BRIEF: In the entries that follow, find each line with the word "frame" and copy it.

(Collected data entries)

Segment Open

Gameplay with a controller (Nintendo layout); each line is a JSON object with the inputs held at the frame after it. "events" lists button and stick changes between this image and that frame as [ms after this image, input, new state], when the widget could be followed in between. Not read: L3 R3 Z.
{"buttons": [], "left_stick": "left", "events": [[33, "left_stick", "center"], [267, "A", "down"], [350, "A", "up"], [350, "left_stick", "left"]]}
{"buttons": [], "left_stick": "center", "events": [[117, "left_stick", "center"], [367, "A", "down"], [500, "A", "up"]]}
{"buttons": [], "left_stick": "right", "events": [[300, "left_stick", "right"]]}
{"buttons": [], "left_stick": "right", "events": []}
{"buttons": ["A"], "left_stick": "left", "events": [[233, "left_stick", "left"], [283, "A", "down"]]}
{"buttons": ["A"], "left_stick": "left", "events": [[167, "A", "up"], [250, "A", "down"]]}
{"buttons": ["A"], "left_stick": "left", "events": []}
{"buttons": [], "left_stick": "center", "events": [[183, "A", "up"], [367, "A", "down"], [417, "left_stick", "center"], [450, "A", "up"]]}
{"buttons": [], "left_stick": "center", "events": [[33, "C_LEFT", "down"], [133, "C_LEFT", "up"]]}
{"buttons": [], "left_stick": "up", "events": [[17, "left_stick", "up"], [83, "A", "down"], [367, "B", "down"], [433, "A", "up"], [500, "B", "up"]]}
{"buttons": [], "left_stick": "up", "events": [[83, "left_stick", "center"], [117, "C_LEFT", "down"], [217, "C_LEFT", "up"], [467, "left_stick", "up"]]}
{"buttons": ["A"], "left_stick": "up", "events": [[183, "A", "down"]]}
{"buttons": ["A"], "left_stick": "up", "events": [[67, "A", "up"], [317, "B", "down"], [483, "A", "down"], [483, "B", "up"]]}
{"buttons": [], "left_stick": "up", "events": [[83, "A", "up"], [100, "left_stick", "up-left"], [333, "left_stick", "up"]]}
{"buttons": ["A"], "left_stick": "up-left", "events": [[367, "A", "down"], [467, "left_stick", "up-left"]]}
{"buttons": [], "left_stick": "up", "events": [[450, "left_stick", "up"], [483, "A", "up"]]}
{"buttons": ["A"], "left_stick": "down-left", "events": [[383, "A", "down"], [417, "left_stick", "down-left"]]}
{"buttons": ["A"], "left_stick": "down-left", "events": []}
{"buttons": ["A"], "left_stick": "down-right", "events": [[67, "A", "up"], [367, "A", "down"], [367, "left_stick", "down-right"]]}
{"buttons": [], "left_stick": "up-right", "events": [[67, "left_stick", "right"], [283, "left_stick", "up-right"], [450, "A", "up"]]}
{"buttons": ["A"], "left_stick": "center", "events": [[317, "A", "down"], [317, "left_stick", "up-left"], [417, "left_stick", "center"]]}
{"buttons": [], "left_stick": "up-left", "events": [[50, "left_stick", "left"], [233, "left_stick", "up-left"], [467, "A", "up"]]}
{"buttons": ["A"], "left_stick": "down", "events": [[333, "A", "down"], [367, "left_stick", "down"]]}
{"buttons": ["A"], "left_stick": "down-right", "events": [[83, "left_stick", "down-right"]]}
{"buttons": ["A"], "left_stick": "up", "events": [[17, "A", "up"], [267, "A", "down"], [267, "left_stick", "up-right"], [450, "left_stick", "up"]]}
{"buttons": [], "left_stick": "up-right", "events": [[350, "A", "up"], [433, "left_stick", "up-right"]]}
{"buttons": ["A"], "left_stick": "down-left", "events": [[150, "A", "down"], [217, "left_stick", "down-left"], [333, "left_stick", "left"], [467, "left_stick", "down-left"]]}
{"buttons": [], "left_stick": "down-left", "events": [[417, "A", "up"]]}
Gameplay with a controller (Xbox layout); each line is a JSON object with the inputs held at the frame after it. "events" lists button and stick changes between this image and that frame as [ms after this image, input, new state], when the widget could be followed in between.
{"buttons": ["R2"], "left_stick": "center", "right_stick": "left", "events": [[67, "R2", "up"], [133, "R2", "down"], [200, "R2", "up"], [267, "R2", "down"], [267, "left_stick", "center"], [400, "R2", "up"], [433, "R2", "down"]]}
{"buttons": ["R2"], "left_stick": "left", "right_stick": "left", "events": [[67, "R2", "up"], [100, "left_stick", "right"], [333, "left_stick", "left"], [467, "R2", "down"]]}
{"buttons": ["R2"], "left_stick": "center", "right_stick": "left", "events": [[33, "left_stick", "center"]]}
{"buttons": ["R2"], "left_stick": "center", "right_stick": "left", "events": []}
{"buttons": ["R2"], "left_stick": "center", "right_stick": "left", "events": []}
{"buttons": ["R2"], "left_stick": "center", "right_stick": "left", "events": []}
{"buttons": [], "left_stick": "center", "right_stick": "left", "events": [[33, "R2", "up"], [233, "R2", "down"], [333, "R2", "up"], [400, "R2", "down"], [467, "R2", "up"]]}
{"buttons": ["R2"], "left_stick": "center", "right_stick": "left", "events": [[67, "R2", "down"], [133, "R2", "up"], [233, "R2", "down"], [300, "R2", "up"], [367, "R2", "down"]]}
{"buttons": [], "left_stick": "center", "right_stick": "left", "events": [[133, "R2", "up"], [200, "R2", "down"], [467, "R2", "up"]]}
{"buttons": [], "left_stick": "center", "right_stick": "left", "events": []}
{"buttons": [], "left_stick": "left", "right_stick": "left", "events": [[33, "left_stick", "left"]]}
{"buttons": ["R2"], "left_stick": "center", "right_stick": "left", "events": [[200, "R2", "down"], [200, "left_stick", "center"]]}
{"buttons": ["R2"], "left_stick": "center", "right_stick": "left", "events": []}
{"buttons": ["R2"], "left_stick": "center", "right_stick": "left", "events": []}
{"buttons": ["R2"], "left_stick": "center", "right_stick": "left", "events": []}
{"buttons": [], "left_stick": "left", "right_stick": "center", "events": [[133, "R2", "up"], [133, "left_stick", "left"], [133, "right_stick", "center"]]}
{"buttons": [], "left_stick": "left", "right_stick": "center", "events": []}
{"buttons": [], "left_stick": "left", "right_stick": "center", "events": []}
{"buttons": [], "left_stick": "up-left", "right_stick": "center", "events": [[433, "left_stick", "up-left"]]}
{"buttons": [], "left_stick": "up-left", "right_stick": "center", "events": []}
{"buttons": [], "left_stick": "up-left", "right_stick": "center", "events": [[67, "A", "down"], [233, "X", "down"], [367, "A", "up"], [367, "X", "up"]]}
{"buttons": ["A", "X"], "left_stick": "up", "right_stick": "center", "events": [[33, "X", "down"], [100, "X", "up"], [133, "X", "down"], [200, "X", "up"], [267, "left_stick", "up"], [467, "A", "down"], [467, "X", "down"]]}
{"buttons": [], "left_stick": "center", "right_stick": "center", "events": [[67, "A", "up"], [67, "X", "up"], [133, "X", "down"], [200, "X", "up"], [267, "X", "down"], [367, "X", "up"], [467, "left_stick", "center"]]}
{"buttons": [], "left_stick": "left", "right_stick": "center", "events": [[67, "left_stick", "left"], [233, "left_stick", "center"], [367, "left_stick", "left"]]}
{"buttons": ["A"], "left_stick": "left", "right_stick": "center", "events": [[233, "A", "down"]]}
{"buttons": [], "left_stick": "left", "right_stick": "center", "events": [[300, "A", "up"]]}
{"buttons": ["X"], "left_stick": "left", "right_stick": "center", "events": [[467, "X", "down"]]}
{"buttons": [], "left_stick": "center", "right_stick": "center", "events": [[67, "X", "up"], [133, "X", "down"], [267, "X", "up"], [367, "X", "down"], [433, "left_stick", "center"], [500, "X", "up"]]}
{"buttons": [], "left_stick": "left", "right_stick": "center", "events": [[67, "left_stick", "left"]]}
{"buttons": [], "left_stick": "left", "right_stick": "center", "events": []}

Segment Closed

COMPLETED EXERCISE:
Gameplay with a controller (Nintendo layout); each line is a JSON object with the inputs held at the frame after it. "events" lists button and stick changes between this image and that frame as [ms after this image, input, new state], when the widget could be followed in between. Not read: L3 R3 Z.
Gameplay with a controller (Xbox layout); each line is a JSON object with the inputs held at the frame after it. "events" lists button and stick changes between this image and that frame as [ms after this image, input, new state], when the widget could be followed in between.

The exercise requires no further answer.